Musique. Emiliana Torrini, une voix du nord

Musique. Emiliana Torrini, une voix du nord
Musique. Emiliana Torrini, une voix du nord

Résumons le scène islandaise à Björk ou Sigur Rós, c’est un peu comme réduire le rock français à Trust, Telephone et Noir Désir : c’est un peu simpliste et ça ne vaut pas plus d’un 2 ou 3 sur l’échelle de curiosité.

La terre de feu et de glace a certes vu fleurir d’autres talents. Ásgeir Trausti en fait partie mais il y a surtout, comme son nom ne l’indique guère, Emiliana Torrini (notez l’accent aigu sur le i, ndlr). Une fée d’origine italienne dont la carrière a débuté en 1994 alors qu’elle n’avait que 17 ans. Né d’un père napolitain et d’une mère islandaise, le musicien a été immergé dans une culture plurielle qui a forgé une carrière devenue internationale en 1999 et l’album L’amour au temps de la sciencecoproduit par Roland Orzabal de Tears for Fears.

En plus de sa discographie, Emiliana s’est vu confier, en 2002, l’interprétation de La chanson de Gollumextrait de la bande sonore de Seigneur des Anneaux : Les Deux Tours. Le compositeur Howard Shore recherchait un chanteur avec un accent nord-européen, convaincu qu’il serait parfait pour évoquer un personnage comme le sombre Hobbit. Le choix est judicieux. En plus de doser parfaitement toute la dramaturgie inhérente au sujet, Torrini possède un timbre et une tessiture qui illustrent parfaitement l’intensité du morceau. Une qualité qui, à aucun moment, ne manquera sur ses albums suivants : La femme du pêcheur (2005), Moi et Armini (2008) et Tooka (2013).

Lettres à Géraldine

Mademoiselle Fleur est le huitième effort d’Emiliana Torrini. Un disque qui puise son inspiration dans le chagrin et le confortLa chanteuse aidait une amie, Zoe, à trier les affaires de sa mère récemment décédée et toutes deux sont tombées sur un coffre contenant des photos, des coupures de presse et surtout du courrier. « Nous avons commencé à lire certaines de ces lettres », explique Torrini. Il s’agit d’hommes, “pas seulement les petits amis”. Et tout semble “obsédé par elle, totalement amoureux d’elle”.

Emilíana et Zoe découvrent ou redécouvrent la vie de Geraldine Flower, une femme indépendante qui, depuis les années 60 et 70, a su s’affranchir d’une forme de patriarcat et a refusé de se marier malgré pas moins de neuf demandes.

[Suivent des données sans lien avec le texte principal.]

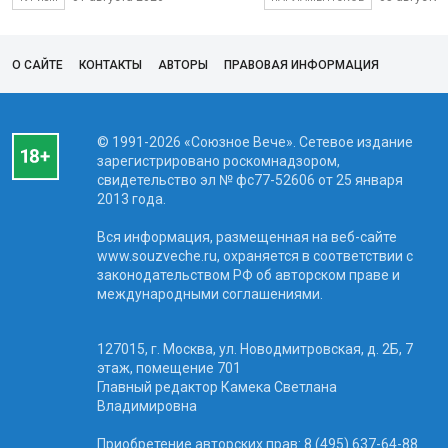
О САЙТЕ
КОНТАКТЫ
АВТОРЫ
ПРАВОВАЯ ИНФОРМАЦИЯ
© 1991-2026 «Союзное Вече». Сетевое издание
зарегистрировано роскомнадзором,
свидетельство эл № фc77-52606 от 25 января
2013 года.
Вся информация, размещенная на веб-сайте
www.souzveche.ru, охраняется в соответствии с
законодательством РФ об авторском праве и
международными соглашениями.
127015, г. Москва, ул. Новодмитровская, д. 2Б, 7
этаж, помещение 701
Главный редактор Камека Светлана
Владимировна
Приобретение авторских прав: 8 (495) 637-64-88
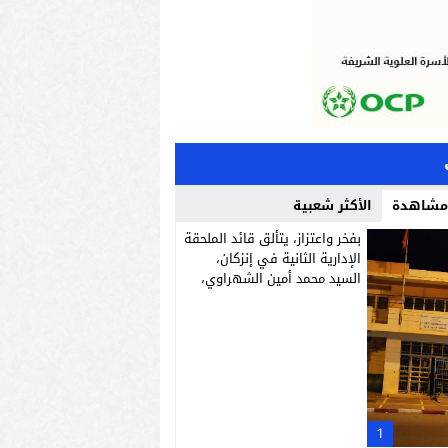
 مشاهدة
الأكثر شعبية
بفخر واعتزاز، يتألق قائد الملحقة
الإدارية الثانية في إنزكان،
السيد محمد أمين الشهراوي،
كشخصية استثنائية مميزة
بفعلها وقيادتها
1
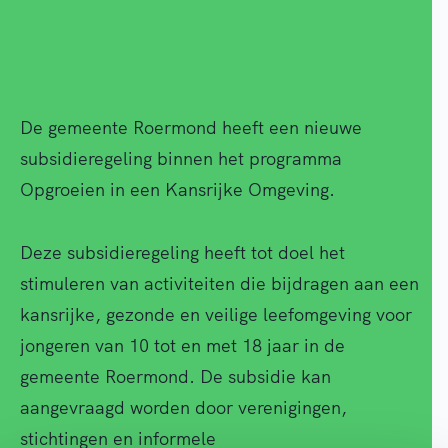
De gemeente Roermond heeft een nieuwe
subsidieregeling binnen het programma
Opgroeien in een Kansrijke Omgeving.
Deze subsidieregeling heeft tot doel het
stimuleren van activiteiten die bijdragen aan een
kansrijke, gezonde en veilige leefomgeving voor
jongeren van 10 tot en met 18 jaar in de
gemeente Roermond. De subsidie kan
aangevraagd worden door verenigingen,
stichtingen en informele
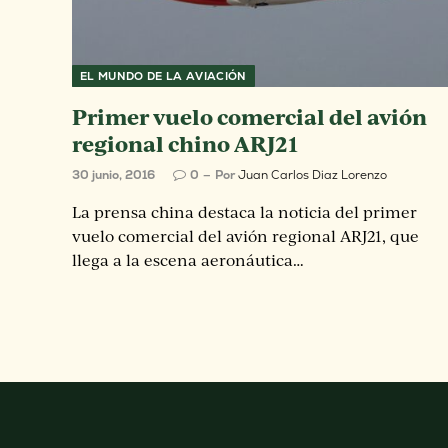
EL MUNDO DE LA AVIACIÓN
Primer vuelo comercial del avión
regional chino ARJ21
30 junio, 2016
0
Por
Juan Carlos Diaz Lorenzo
La prensa china destaca la noticia del primer
vuelo comercial del avión regional ARJ21, que
llega a la escena aeronáutica…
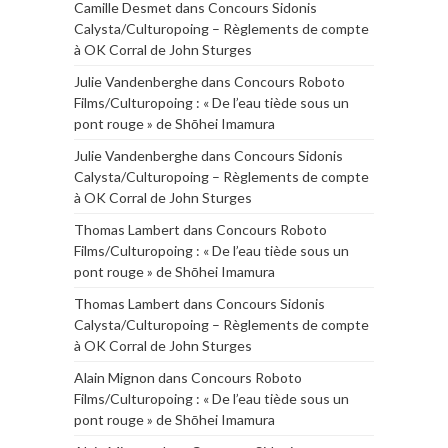
Camille Desmet
dans
Concours Sidonis
Calysta/Culturopoing – Règlements de compte
à OK Corral de John Sturges
Julie Vandenberghe
dans
Concours Roboto
Films/Culturopoing : « De l’eau tiède sous un
pont rouge » de Shōhei Imamura
Julie Vandenberghe
dans
Concours Sidonis
Calysta/Culturopoing – Règlements de compte
à OK Corral de John Sturges
Thomas Lambert
dans
Concours Roboto
Films/Culturopoing : « De l’eau tiède sous un
pont rouge » de Shōhei Imamura
Thomas Lambert
dans
Concours Sidonis
Calysta/Culturopoing – Règlements de compte
à OK Corral de John Sturges
Alain Mignon
dans
Concours Roboto
Films/Culturopoing : « De l’eau tiède sous un
pont rouge » de Shōhei Imamura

Cette femme libre a inspiré Emiliana Torrini. Bien sûr, elle la connaissait. Mais elle connaissait la mère, pas la jeune femme en avance sur son temps qu’elle avait été et avec qui elle pose virtuellement sur la pochette de l’album.

Toutes ces lettres ont permis à l’artiste d’esquisser une trame narrative : on parle beaucoup d’un certain Reggie, un agent spécial américain. Point d’eau soulèverait la possibilité que ce dernier appartienne à la CIA, alors que Dame K serait le nom du bateau sur lequel le couple aurait prévu de passer des vacances. Ce fameux Reggie est aussi le sujet du poème retrouvé dans le coffre. Quelques vers griffonnés par Geraldine en 1970 qu’Emiliana a développés pour en faire un Poème d’amour purifié.

On dirait Leonard Cohen

Musicalement, l’artiste joue une nouvelle fois avec les styles, quitte à déstabiliser. Nous commençons ainsi par le ambiance trip-hop de minimaliste Eau noireen total contraste avec un titre plus tropical. Guidé par la voix de l’ancien résident de l’Opéra de Reykjavik, le cotonneux Dame K contraste, quant à lui, avec le populaire de Allée du Lion Noir.

Au fil des morceaux, on est touché par la sobriété de la Rêveurs et Le fil d’oremporté par la coda du piano Un rêve à travers les planches.

Lors du mastering de l’album, Torrini aurait donné des instructions précises à son ingénieur du son, Bâton Héba (Sufjan Stevens, Björk, Cass McCombs…) : à quoi ressemble le disque Je suis votre homme de Leonard Cohen. Autrement dit, l’intimité des voix devait occuper l’espace sans jamais donner l’impression de prendre le pas sur la musique. Mission accomplie, on finit par se laisser happer par la narration autant que bercer par les multiples couleurs musicales d’un disque fascinant.

Si l’on met de côté deux collaborations avec The Colorist Orchestra en 2016 et 2023, il aura fallu onze ans à Emilíana Torrini pour ajouter une pierre à son édifice. L’attente en valait la peine. Mademoiselle Fleur est l’un de ceux à partir desquels sont construits les temples.